Осторожно спустившись со скалы, я продрался через густой ельник и вышел на каменистый бережок узкого заливчика-губы. Ее сплошь затянул прозрачный лед цвета бутылочного стекла, блестевший, как витрина.
Я замер, утомленно хмурясь – метрах в десяти, горбясь над лункой, сидел этакий старичок-боровичок, утонувший в тулупе и здоровенных валенках.
– Вот уж не ожидал застать живую душу в тутошнем безлюдье! – подал голос дедок. Из хилого тельца рвался рокочущий бас.
– Аналогично, – сухо ответил я, и передернулся.
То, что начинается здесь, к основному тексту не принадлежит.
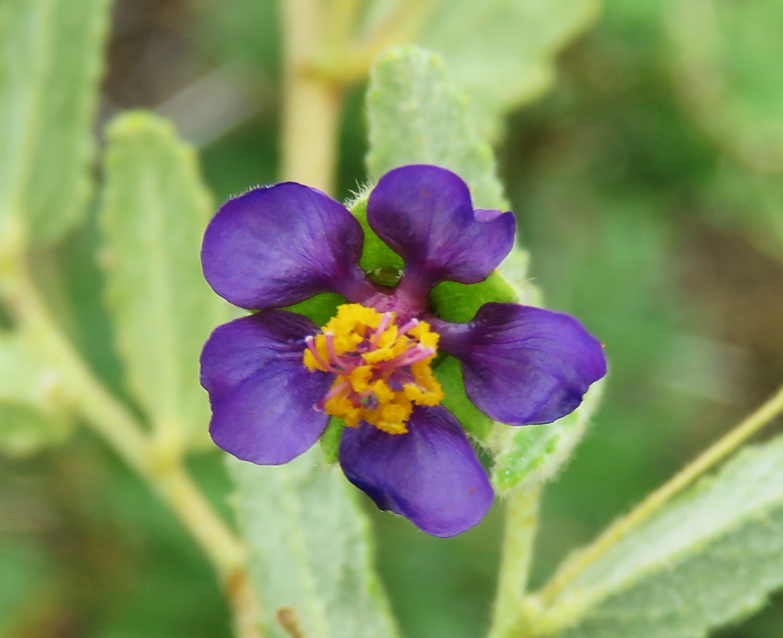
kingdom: Plantae
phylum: Tracheophyta
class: Magnoliopsida
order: Malvales
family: Malvaceae
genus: Meximalva
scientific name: Meximalva filipes
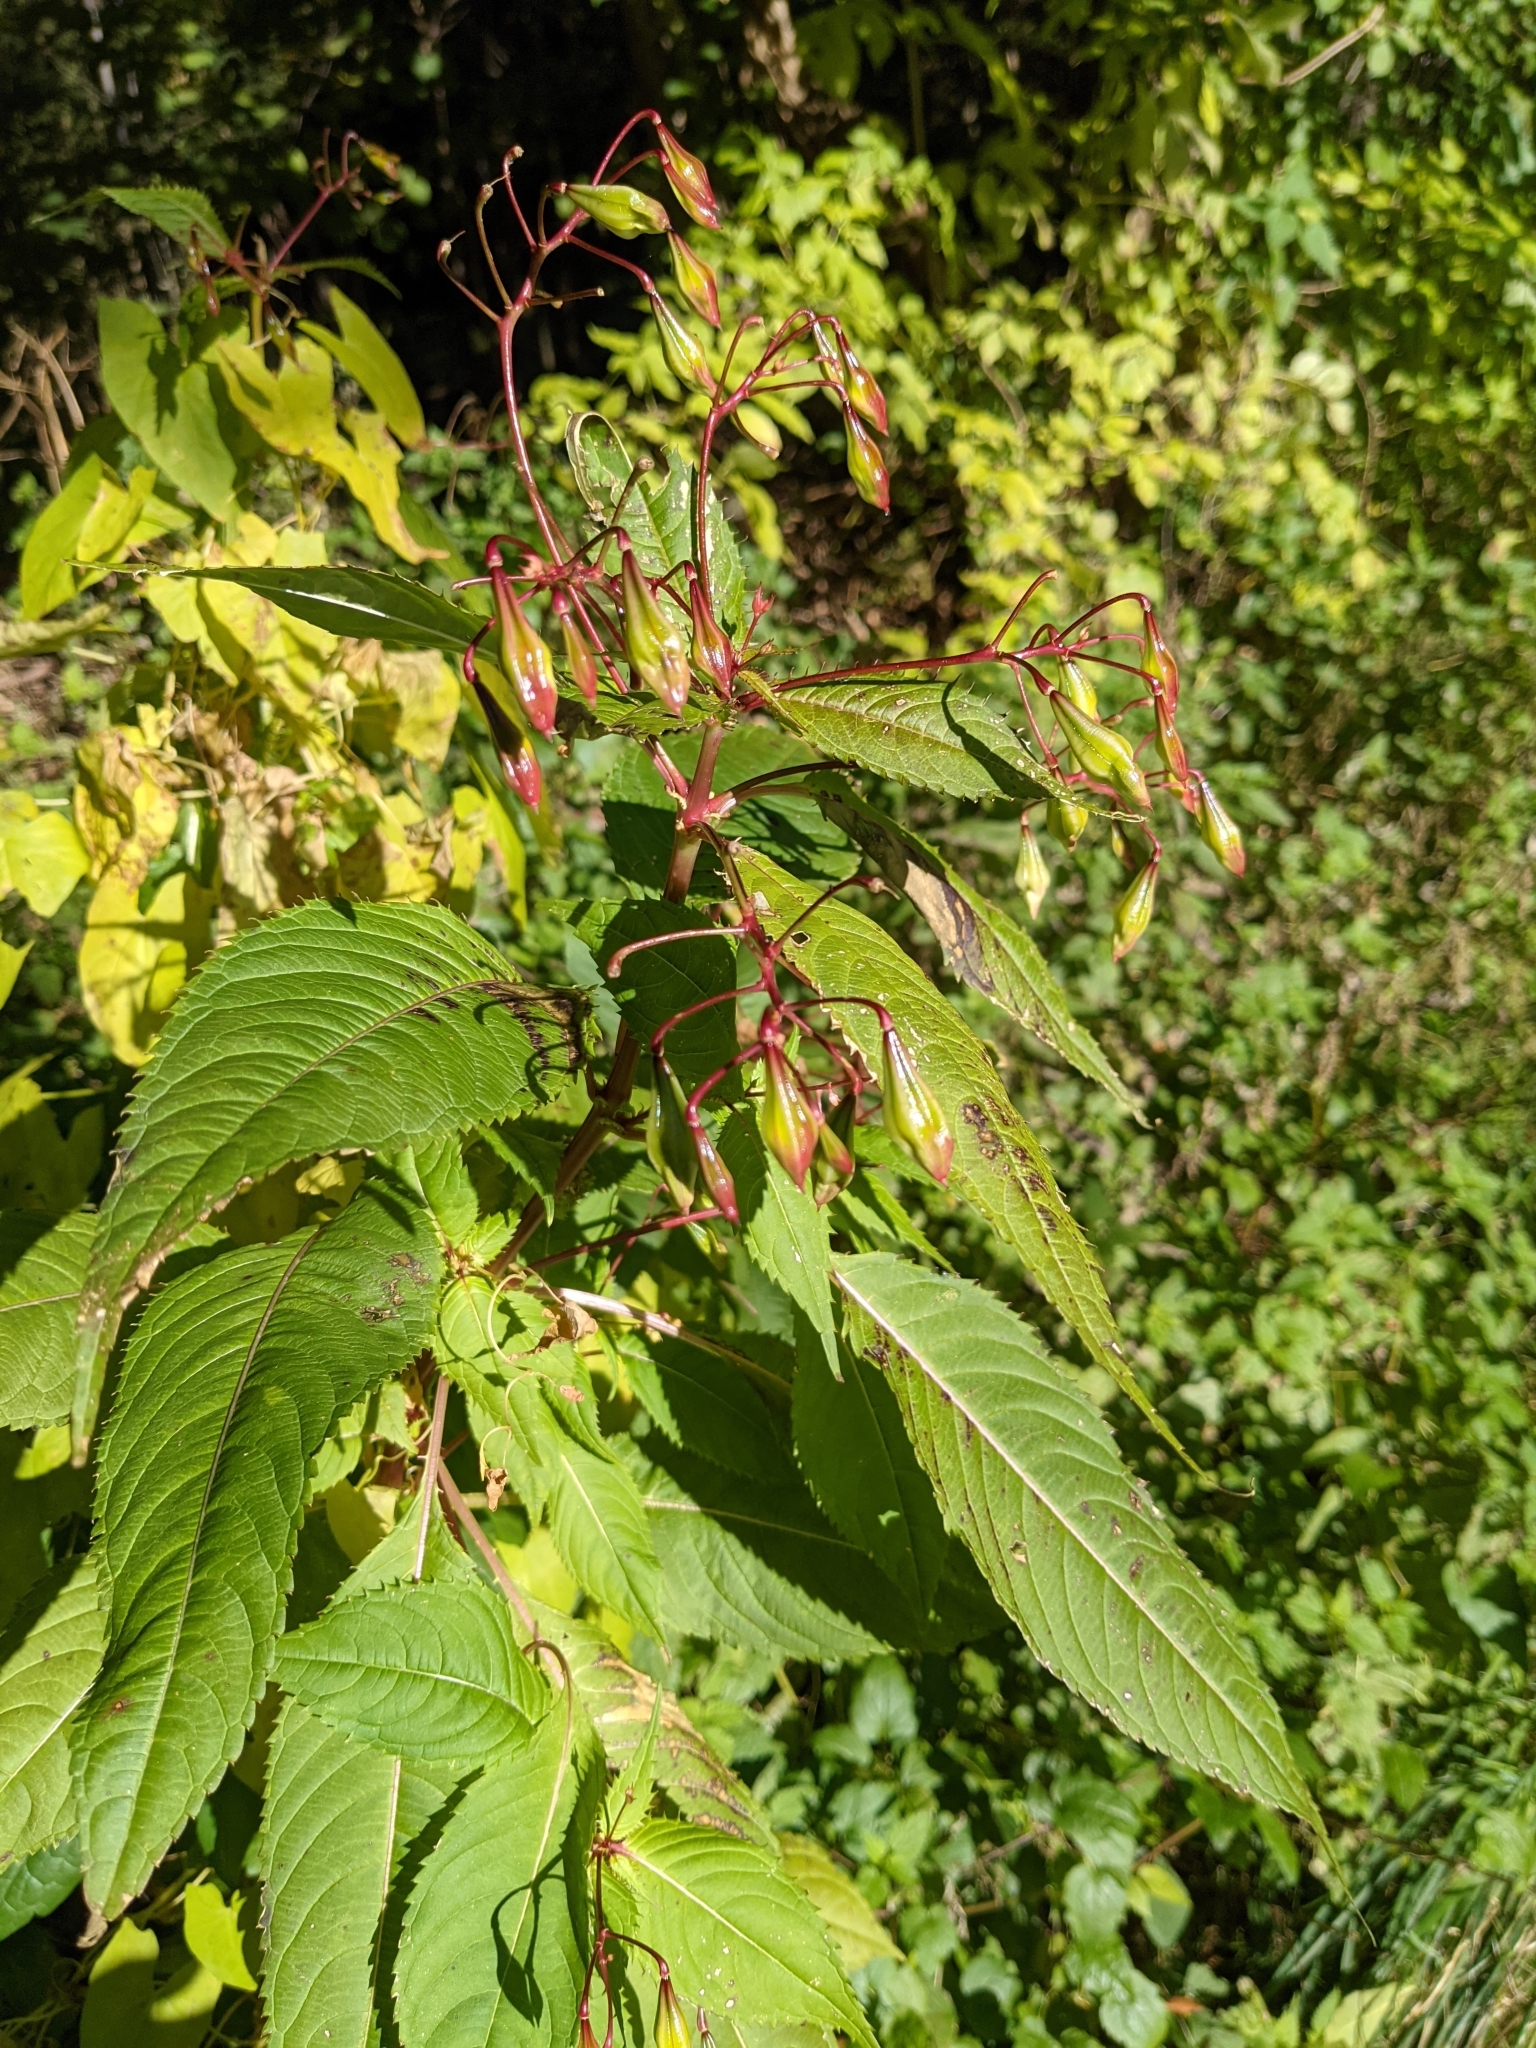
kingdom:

Старичок хихикнул, живо вскочив. Подхватывая свой немудреный скарб, он балаболил, перекрывая низкие октавы:
– Э-э, батенька! Кто ж его ведает, путь наш житейный? А коли и знаешь, что толку? Разве упомнишь все повороты да петли? Бывает, пересечешься с человеком, а он тебе не глянется! И думаешь потом, кого ты мимо себя пропустил – случайного прохожего? Или верного друга? – доковыляв до берега, дедок суетливо стащил варежку и сунул костистую руку: – Кузьмич!
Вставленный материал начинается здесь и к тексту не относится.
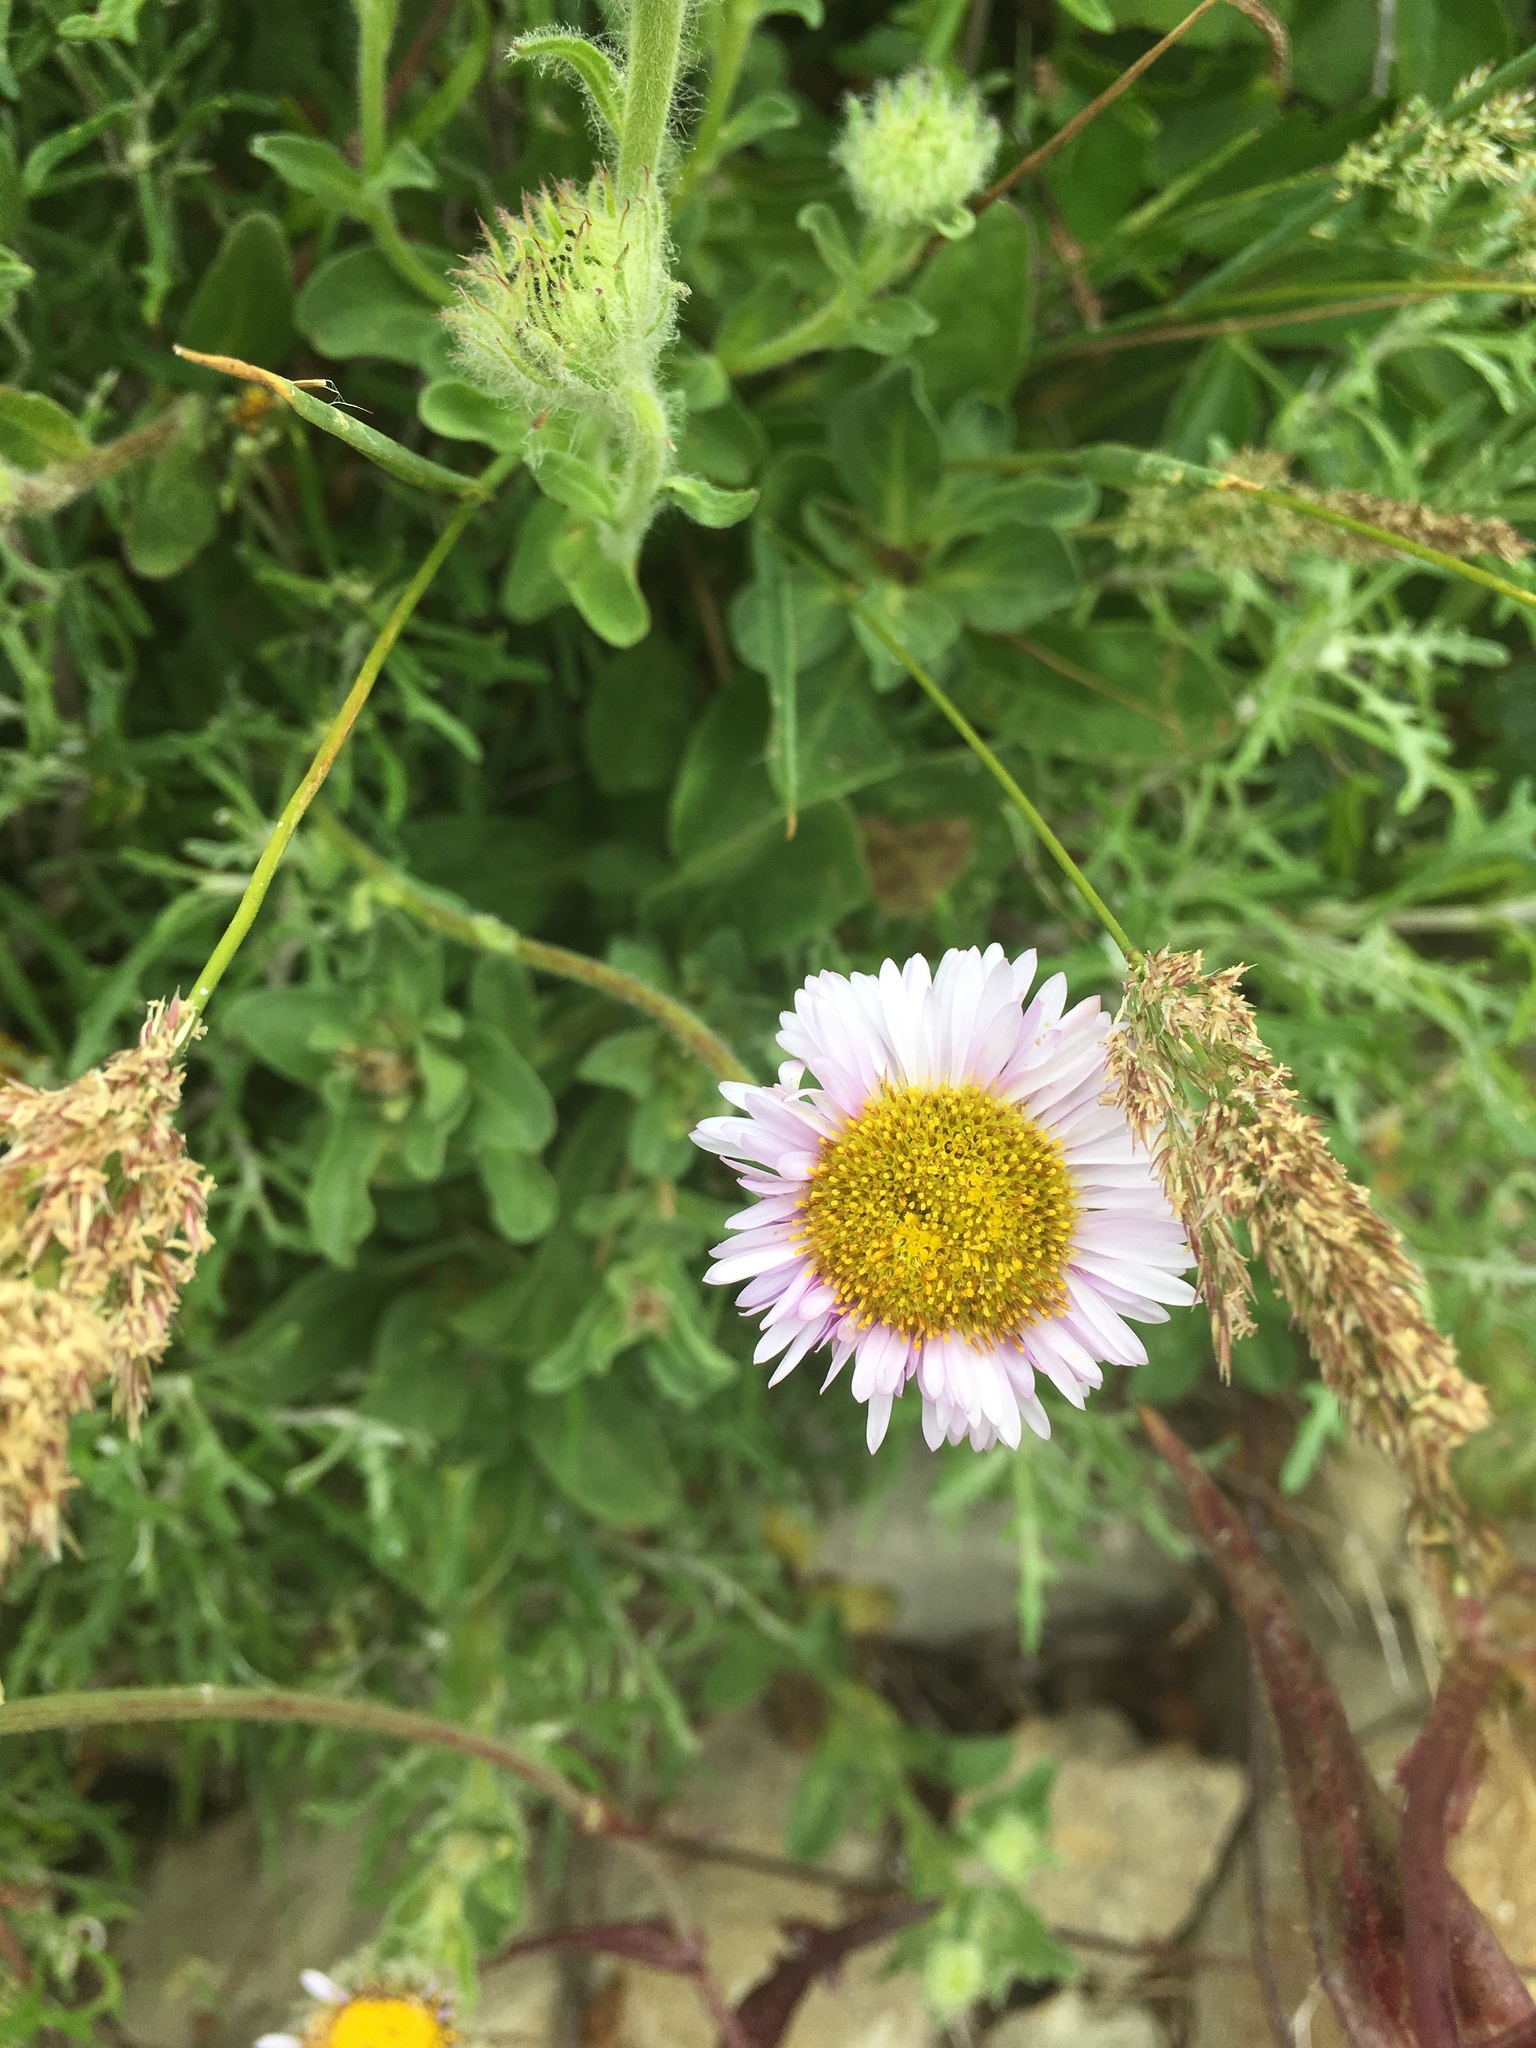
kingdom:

Я вяло пожал неожиданно хваткие пальцы.
– Миша. А вы в егерях не состояли? – пошутил натужно.
Дедок не понял юмора, да и кто б его здесь уловил? Об особенностях национальной охоты этот мир просветят лет через …дцать.
– А как же! – бодро отозвался Кузьмич. – Есть такая запись в моей трудовой! Ага… – он взвесил в руке улов. – Небогато, но на уху как раз. Пойдемте, Миша, угощу! Всякой рыбьей мелочи я уже наварил, а сейчас мы это дело щучкой приправим! Самое то. Ага…
Противиться у меня сил не было. Даже идейка всплыла – напроситься к Кузьмичу заночевать. Ведь где-то же он тут устроился! До ближайшей деревни или поселка уйму километров отмахаешь…
– У вас тут зимовье? – поинтересовался я, уточняя диспозицию.
– Вроде того! – охотно откликнулся дедок. – Во-он в том ельничке. Пройдешь мимо – и не заметишь! Там раньше скит стоял, я на него еще в войну наткнулся. Ага! Партизанил тут. Охотиться не люблю, вообще-то, зверюг жалею, зато поголовье финнов снижал с удовольствием! Сперва, как пацан, зарубки делал на прикладе, а потом бросил. Глупости это, да и зачем винтовку портить? А у меня «Манлихер» был, с цейсовской оптикой. Вещь! В сорок третьем, правда, на «Маузер» перешел – когда тут немцы появились. Этих я снимал с особым чувством. Ага… Пришли!